O novo menu degustação do restaurante Maní surpreende pelos sabores e texturas, criados pelos chefs Helena Rizzo e Willem Vandeven, mas também pela harmonização proposta. Pela primeira vez, há duas opções de vinhos para acompanhar o cardápio de 14 pratos (não se assuste, as porções são pequenas). O clássico, assinado pela sommelière da casa, a Gabriela Bigarelli, e o Por Elas, proposto pela dupla de sommelières Daniela Bravin e Cássia Campos, sócias do bar de vinhos Sede 261 e do restaurante Huevos de Oro, em São Paulo.
“Criei o menu ‘por elas’ para desmistificar o serviço do vinho, que ainda é muito masculino”, explica Gabriela. A ideia é que a cada novo cardápio da casa uma mulher seja convidada para criar a harmonização com os vinhos. “Temos muitas mulheres no mundo do vinho, não é mais um mercado só de homens”, acrescenta Gabriela.
Harmonização de bebidas
Este primeiro menu, Cássia e Daniela trouxeram o conceito de que não apenas os vinhos, mas outras bebidas, alcoólicas ou não, acompanham a harmonização. Por exemplo: no menu do Maní, uma sidra biodinâmica de pera, a Authentique, de Eric Bordelet, foi a escolhida para combinar com o interessante prato com língua, berinjela, tucupi e ora-pro-nóbis. E não é que harmoniza!
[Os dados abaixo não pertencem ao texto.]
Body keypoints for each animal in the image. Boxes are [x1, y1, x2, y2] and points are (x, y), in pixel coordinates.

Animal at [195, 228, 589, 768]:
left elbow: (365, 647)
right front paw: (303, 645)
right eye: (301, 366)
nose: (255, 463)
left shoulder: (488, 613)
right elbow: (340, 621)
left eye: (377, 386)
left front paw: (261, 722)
Outra ousadia deste casamento foi colocar um vinho de muita doçura residual, o riesling Schloss Lieser Niederberg Helden Thomas Haag, para casar com o fígado de galinha com polvilho, nibs e mel de cacau. Aqui, a dificuldade foi menos a harmonização do prato com o vinho, mas sim manter a harmonia do cardápio, com vinhos que vão crescendo em complexidade a cada novo prato (este é um conceito importante em menus com vários vinhos).
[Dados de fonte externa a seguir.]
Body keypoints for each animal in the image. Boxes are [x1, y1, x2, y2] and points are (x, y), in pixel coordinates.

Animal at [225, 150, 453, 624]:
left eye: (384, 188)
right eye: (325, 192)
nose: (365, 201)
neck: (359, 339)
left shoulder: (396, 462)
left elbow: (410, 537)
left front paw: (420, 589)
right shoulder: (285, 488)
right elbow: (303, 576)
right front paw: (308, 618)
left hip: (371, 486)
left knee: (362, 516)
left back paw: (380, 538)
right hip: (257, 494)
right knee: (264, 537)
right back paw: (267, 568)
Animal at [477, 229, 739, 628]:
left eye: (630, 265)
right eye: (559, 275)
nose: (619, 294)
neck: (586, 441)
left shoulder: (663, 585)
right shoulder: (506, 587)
O riesling doce é o terceiro vinho do menu, que começa com dois espumantes brasileiros secos e, depois dele, as próximas taças também são de brancos secos. O risco é ter um choque no paladar, entre as notas mais secas e o toque doce. Mas funcionou, assim como o jerez (vinho espanhol fortificado) Tio Diego Amontillado, que precede um pinot noir chileno, o Los Parientes, de Francisco Baettig, teoricamente de corpo mais leve, também cumpriu muito bem a sua função.
No salão
A ousadia do trio, aqui a própria Gabriela e a dupla convidada, nesta harmonização abre espaço para se perguntar por que ainda são poucas as sommelières no serviço de bebidas salão. Já não há a tensão de décadas atrás, quando não raro os clientes dos restaurantes mais clássicos se recusavam a ter seus vinhos servidos por mulheres – o Fasano, vale lembrar, ainda tem apenas homens no serviço do seu elegante salão.
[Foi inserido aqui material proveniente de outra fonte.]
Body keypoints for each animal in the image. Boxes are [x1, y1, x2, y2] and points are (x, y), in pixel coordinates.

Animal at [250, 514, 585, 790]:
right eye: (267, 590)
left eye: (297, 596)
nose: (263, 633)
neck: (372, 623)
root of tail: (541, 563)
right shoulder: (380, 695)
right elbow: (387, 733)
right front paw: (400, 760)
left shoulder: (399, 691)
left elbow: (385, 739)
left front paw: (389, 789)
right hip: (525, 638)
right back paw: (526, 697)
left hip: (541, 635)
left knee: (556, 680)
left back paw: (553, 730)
Mas a presença feminina em sala, mesmo em número crescente, ainda esbarra em diversas questões de gênero, talvez na crença de que apenas um homem vai segurar a rotina de um salão ou que uma mulher não dará conta de carregar uma caixa de vinho. Ledo engano! E o menu “por elas” é uma prova disso. “Foi uma harmonização com pratos, mas também entre nós, na conversa e na escolha dos vinhos”, conclui Gabriela.